Understanding the definition of a set with $C^k$ boundary and of the outward pointing normal vector field
The definition says, geometrically, that the boundary of $U$ is locally the graph of a function of class $C^{k}$, i.e., a sufficiently small piece of $U$ near a boundary point $x_{0}$ is (possibly after re-indexing coordinates) the super-level set $$ F(x_{1}, \dots, x_{n-1}, x_{n}) := x_{n} - \gamma(x_{1}, \dots, x_{n-1}) > 0. $$
For example, the function $\gamma(x) = |x|x^{k}$ is of class $C^{k}$ but not of class $C^{k+1}$, so the (unbounded) region $$ U = \{(x, y) \text{ in } \mathbf{R}^{2} : y - \gamma(x) > 0\} $$ has boundary of class $C^{k}$, but not of class $C^{k+1}$. (At most points the boundary is real-analytic, but this example should convey the idea. If you have "more interesting" examples of $C^{k}$ functions, you can cook up correspondingly more interesting regions.)

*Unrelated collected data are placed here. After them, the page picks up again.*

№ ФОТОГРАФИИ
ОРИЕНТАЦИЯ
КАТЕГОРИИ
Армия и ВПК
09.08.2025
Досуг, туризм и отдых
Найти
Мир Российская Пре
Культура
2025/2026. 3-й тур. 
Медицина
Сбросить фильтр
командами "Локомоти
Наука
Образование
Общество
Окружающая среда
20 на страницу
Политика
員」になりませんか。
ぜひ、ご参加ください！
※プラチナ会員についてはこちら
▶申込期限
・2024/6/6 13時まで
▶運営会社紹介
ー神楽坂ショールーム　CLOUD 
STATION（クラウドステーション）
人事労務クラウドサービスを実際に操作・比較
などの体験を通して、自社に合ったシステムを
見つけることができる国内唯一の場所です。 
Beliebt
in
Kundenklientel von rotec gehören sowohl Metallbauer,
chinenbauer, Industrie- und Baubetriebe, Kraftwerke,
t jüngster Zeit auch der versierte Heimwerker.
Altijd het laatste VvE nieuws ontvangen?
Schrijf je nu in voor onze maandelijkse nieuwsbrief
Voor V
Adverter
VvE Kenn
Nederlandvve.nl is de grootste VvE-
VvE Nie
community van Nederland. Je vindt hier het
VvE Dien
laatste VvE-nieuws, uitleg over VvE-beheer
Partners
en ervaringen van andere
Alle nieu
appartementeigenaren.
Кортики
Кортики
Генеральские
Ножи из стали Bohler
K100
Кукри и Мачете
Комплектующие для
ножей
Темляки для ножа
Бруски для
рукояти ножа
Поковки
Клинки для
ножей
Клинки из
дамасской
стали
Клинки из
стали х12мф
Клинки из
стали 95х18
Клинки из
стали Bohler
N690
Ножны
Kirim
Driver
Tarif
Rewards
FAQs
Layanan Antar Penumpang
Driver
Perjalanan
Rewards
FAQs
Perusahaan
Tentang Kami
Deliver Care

If $\partial U$ is of class $C^{1}$, then by definition a small piece of $\partial U$ may be written as the graph of a $C^{1}$ function. Consequently, at each boundary point $x_{0}$, there is a well-defined tangent space $T_{x_{0}}$, of dimension $(n - 1)$; the outward unit normal $\nu(x_{0})$ is the unique unit vector orthogonal to $T_{x_{0}}$ and satisfying the directional derivative condition $\nu(F) < 0$, with $F$ a local defining function for the boundary, as above. Geometrically, $\nu(x_{0})$ spans the orthogonal complement of $T_{x_{0}}$ and points toward the exterior of $U$, where $F < 0$.